■ Exercise aim:
Without the pictures, output the lines of the material from the very first through the one that holds "6: (841, 154, 3.59)".

■ Data listing:
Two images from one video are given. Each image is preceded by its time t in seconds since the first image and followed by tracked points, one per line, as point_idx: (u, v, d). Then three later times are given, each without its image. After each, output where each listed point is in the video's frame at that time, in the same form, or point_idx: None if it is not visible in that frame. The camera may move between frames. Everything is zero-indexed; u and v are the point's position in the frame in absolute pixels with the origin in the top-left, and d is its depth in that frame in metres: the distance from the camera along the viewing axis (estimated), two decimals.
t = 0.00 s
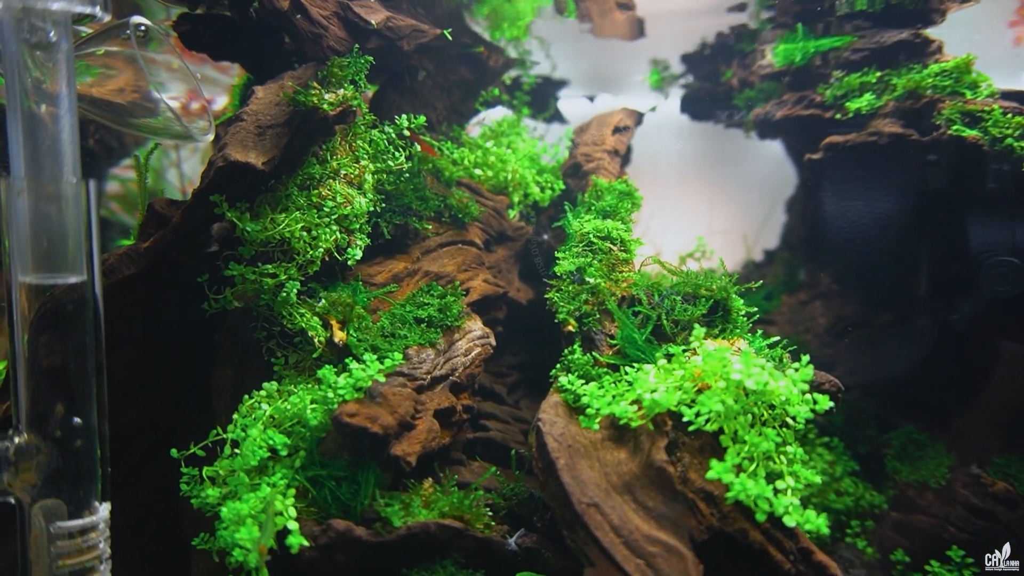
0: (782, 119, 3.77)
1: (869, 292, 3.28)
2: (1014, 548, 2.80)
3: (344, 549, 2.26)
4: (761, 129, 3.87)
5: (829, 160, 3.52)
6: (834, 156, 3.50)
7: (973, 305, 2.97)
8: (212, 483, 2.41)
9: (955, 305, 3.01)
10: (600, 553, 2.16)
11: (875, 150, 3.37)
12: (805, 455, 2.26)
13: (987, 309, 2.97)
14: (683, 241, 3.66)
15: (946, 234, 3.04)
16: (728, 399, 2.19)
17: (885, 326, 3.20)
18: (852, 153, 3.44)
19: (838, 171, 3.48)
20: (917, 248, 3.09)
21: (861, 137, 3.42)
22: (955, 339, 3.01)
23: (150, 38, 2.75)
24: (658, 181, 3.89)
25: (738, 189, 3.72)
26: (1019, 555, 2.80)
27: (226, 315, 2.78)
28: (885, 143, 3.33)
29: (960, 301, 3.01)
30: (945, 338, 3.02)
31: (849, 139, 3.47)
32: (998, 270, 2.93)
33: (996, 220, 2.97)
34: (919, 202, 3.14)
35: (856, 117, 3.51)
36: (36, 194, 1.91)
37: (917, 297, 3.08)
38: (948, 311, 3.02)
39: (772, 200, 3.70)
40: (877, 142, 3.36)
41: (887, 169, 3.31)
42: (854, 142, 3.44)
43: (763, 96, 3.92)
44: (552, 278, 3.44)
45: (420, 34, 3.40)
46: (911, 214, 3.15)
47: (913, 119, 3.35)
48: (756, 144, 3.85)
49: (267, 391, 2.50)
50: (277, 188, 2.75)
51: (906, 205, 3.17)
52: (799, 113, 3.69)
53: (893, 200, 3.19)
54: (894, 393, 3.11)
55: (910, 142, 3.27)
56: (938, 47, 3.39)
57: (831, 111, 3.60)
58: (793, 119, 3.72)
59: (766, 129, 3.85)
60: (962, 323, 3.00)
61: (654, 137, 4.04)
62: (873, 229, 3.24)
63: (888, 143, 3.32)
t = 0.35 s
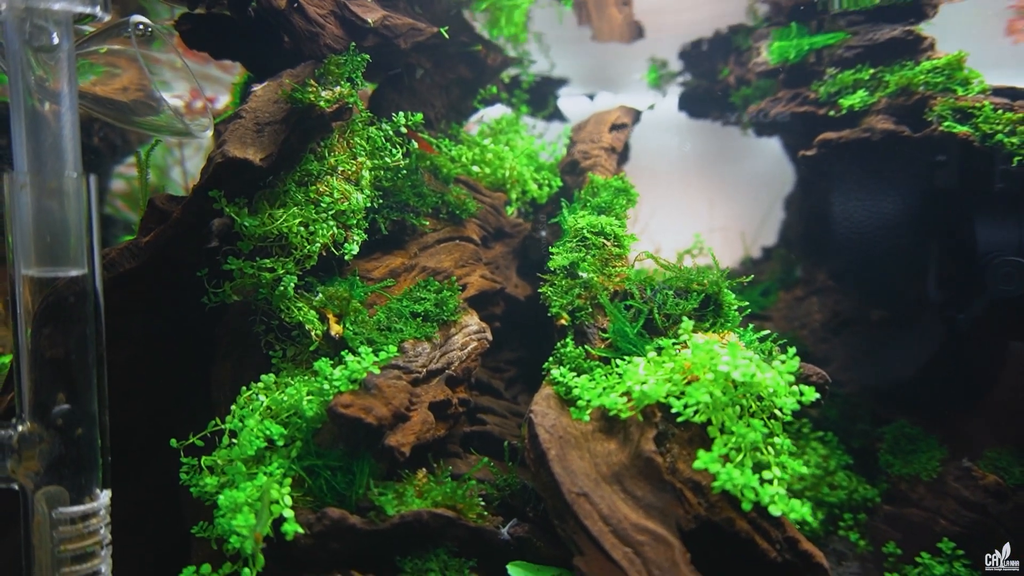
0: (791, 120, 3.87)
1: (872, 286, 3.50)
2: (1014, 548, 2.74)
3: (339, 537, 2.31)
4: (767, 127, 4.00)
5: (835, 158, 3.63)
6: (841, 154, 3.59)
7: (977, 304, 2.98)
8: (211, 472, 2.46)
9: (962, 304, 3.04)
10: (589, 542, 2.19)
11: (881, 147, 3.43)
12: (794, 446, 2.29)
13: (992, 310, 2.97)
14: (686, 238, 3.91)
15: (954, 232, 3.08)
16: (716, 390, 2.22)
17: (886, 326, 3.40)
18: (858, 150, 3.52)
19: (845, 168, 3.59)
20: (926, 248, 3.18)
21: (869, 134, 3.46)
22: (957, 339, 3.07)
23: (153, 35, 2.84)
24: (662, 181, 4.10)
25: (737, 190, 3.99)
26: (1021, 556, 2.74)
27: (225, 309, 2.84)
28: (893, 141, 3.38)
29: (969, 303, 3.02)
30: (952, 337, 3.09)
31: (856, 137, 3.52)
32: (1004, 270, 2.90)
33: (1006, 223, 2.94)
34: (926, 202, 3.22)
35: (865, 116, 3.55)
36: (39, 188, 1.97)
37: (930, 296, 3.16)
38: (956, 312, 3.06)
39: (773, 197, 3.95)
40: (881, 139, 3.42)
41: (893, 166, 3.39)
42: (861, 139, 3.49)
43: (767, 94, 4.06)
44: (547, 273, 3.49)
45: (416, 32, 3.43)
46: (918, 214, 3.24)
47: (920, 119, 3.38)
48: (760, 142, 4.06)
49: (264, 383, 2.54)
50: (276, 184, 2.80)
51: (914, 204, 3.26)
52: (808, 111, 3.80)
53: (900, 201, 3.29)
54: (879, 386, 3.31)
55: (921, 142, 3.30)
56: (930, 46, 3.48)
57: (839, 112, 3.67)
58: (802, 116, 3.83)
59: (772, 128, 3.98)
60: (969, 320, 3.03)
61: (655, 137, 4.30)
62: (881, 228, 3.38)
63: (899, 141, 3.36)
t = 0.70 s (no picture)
0: (796, 122, 3.93)
1: (869, 283, 3.52)
2: (1014, 548, 2.78)
3: (338, 519, 2.37)
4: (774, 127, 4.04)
5: (839, 159, 3.66)
6: (845, 156, 3.62)
7: (975, 301, 3.04)
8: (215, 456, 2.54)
9: (956, 299, 3.11)
10: (581, 524, 2.25)
11: (883, 148, 3.45)
12: (782, 432, 2.34)
13: (991, 309, 3.02)
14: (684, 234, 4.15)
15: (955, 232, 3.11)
16: (705, 376, 2.28)
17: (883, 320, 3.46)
18: (861, 151, 3.55)
19: (849, 168, 3.61)
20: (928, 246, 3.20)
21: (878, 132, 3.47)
22: (956, 339, 3.10)
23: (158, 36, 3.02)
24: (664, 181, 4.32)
25: (736, 189, 4.19)
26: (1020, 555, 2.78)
27: (230, 299, 2.92)
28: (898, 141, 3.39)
29: (967, 301, 3.07)
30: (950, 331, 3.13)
31: (862, 139, 3.54)
32: (1004, 270, 2.97)
33: (1006, 221, 3.00)
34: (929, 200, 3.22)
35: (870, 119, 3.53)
36: (49, 178, 2.04)
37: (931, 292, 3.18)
38: (955, 308, 3.11)
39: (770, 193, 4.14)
40: (890, 137, 3.42)
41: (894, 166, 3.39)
42: (867, 141, 3.52)
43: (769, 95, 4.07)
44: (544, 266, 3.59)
45: (416, 30, 3.49)
46: (920, 214, 3.24)
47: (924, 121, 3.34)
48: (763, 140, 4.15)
49: (267, 370, 2.61)
50: (279, 177, 2.87)
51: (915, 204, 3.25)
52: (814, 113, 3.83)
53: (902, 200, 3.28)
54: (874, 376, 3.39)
55: (921, 139, 3.31)
56: (920, 42, 3.52)
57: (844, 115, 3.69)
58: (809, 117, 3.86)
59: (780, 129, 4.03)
60: (971, 318, 3.07)
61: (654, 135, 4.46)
62: (882, 228, 3.38)
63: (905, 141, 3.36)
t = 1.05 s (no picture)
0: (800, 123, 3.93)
1: (870, 281, 3.59)
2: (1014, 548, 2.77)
3: (335, 496, 2.45)
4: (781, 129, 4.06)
5: (841, 159, 3.69)
6: (848, 157, 3.64)
7: (973, 298, 3.07)
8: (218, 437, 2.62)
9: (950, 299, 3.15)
10: (570, 501, 2.32)
11: (885, 148, 3.45)
12: (767, 413, 2.40)
13: (988, 305, 3.04)
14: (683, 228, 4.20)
15: (954, 232, 3.12)
16: (691, 358, 2.35)
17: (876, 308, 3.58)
18: (863, 151, 3.56)
19: (851, 169, 3.63)
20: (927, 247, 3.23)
21: (880, 133, 3.48)
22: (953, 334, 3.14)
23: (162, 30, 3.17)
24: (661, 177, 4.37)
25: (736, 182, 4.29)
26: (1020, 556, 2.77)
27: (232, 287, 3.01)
28: (899, 142, 3.39)
29: (963, 296, 3.11)
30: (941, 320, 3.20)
31: (865, 139, 3.55)
32: (1000, 269, 2.96)
33: (1007, 221, 2.96)
34: (929, 202, 3.22)
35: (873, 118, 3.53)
36: (56, 165, 2.13)
37: (935, 293, 3.20)
38: (954, 307, 3.14)
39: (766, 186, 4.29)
40: (892, 137, 3.42)
41: (894, 167, 3.39)
42: (869, 142, 3.53)
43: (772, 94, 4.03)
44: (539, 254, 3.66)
45: (413, 24, 3.56)
46: (920, 215, 3.26)
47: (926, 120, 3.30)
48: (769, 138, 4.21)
49: (267, 353, 2.69)
50: (279, 168, 2.95)
51: (915, 206, 3.28)
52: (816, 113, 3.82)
53: (902, 202, 3.31)
54: (860, 360, 3.55)
55: (923, 138, 3.30)
56: (908, 36, 3.59)
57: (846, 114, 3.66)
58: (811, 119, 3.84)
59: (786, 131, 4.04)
60: (968, 314, 3.11)
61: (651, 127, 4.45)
62: (881, 228, 3.44)
63: (906, 141, 3.36)
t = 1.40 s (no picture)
0: (805, 128, 3.84)
1: (869, 281, 3.57)
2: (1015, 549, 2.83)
3: (328, 469, 2.55)
4: (785, 132, 3.98)
5: (842, 160, 3.69)
6: (850, 158, 3.63)
7: (968, 297, 3.03)
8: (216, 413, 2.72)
9: (952, 300, 3.09)
10: (553, 474, 2.40)
11: (886, 150, 3.44)
12: (745, 390, 2.48)
13: (985, 304, 2.98)
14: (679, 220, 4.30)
15: (954, 232, 3.06)
16: (670, 335, 2.43)
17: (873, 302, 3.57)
18: (864, 152, 3.57)
19: (852, 170, 3.62)
20: (926, 248, 3.17)
21: (881, 135, 3.48)
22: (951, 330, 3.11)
23: (163, 23, 3.24)
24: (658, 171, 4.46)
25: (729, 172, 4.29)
26: (1020, 555, 2.84)
27: (230, 270, 3.09)
28: (899, 143, 3.38)
29: (962, 296, 3.05)
30: (925, 313, 3.22)
31: (867, 140, 3.55)
32: (997, 266, 2.93)
33: (1003, 223, 2.92)
34: (929, 202, 3.19)
35: (876, 121, 3.52)
36: (60, 150, 2.23)
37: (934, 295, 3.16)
38: (954, 307, 3.08)
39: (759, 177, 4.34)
40: (893, 139, 3.41)
41: (894, 167, 3.37)
42: (870, 143, 3.53)
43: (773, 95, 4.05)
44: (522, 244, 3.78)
45: (407, 15, 3.62)
46: (919, 214, 3.23)
47: (927, 122, 3.30)
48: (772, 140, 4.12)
49: (263, 333, 2.78)
50: (276, 155, 3.05)
51: (914, 207, 3.24)
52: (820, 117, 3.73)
53: (902, 203, 3.28)
54: (844, 346, 3.69)
55: (923, 140, 3.30)
56: (890, 25, 3.65)
57: (851, 117, 3.61)
58: (818, 124, 3.76)
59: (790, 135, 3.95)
60: (966, 314, 3.05)
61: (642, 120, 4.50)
62: (882, 228, 3.41)
63: (906, 143, 3.35)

■ Answer section:
Two images from one video are given. Each image is preceded by its time t in seconds since the first image and followed by tracked points, one per line, as point_idx: (u, v, d). Then three later times are given, each without its image. After each, output where each listed point is in the video's frame at that time, in the same form, or point_idx: None if it is not visible in that frame. The camera may move between frames. Everything is zero-indexed; u and v are the point's position in the frame in absolute pixels with the origin in the top-left, and d is its depth in that frame in metres: the distance from the camera along the viewing axis (estimated), two decimals.
t = 0.00 s
0: (782, 119, 3.77)
1: (869, 292, 3.28)
2: (1014, 548, 2.80)
3: (344, 549, 2.26)
4: (761, 129, 3.87)
5: (829, 160, 3.52)
6: (834, 156, 3.50)
7: (973, 305, 2.97)
8: (212, 483, 2.41)
9: (955, 305, 3.01)
10: (600, 553, 2.16)
11: (875, 150, 3.37)
12: (805, 455, 2.26)
13: (987, 309, 2.97)
14: (683, 241, 3.66)
15: (946, 234, 3.04)
16: (728, 399, 2.19)
17: (885, 326, 3.20)
18: (852, 153, 3.44)
19: (838, 171, 3.48)
20: (917, 248, 3.09)
21: (861, 137, 3.42)
22: (955, 339, 3.01)
23: (150, 38, 2.75)
24: (658, 181, 3.89)
25: (738, 189, 3.72)
26: (1019, 555, 2.80)
27: (226, 315, 2.78)
28: (885, 143, 3.33)
29: (960, 301, 3.01)
30: (945, 338, 3.02)
31: (849, 139, 3.47)
32: (998, 270, 2.93)
33: (996, 220, 2.97)
34: (919, 202, 3.14)
35: (856, 117, 3.51)
36: (36, 194, 1.91)
37: (917, 297, 3.08)
38: (948, 311, 3.02)
39: (772, 200, 3.70)
40: (877, 142, 3.36)
41: (887, 169, 3.31)
42: (854, 142, 3.44)
43: (763, 96, 3.92)
44: (552, 278, 3.44)
45: (420, 34, 3.40)
46: (911, 214, 3.15)
47: (913, 119, 3.35)
48: (756, 144, 3.85)
49: (267, 391, 2.50)
50: (277, 188, 2.75)
51: (906, 205, 3.17)
52: (799, 113, 3.69)
53: (893, 200, 3.19)
54: (894, 393, 3.11)
55: (910, 142, 3.27)
56: (938, 47, 3.39)
57: (831, 111, 3.60)
58: (793, 119, 3.72)
59: (766, 129, 3.85)
60: (962, 323, 3.00)
61: (654, 137, 4.04)
62: (873, 229, 3.24)
63: (888, 143, 3.32)
t = 0.35 s
0: (791, 120, 3.87)
1: (872, 286, 3.50)
2: (1014, 548, 2.74)
3: (339, 537, 2.31)
4: (767, 127, 4.00)
5: (835, 158, 3.63)
6: (841, 154, 3.59)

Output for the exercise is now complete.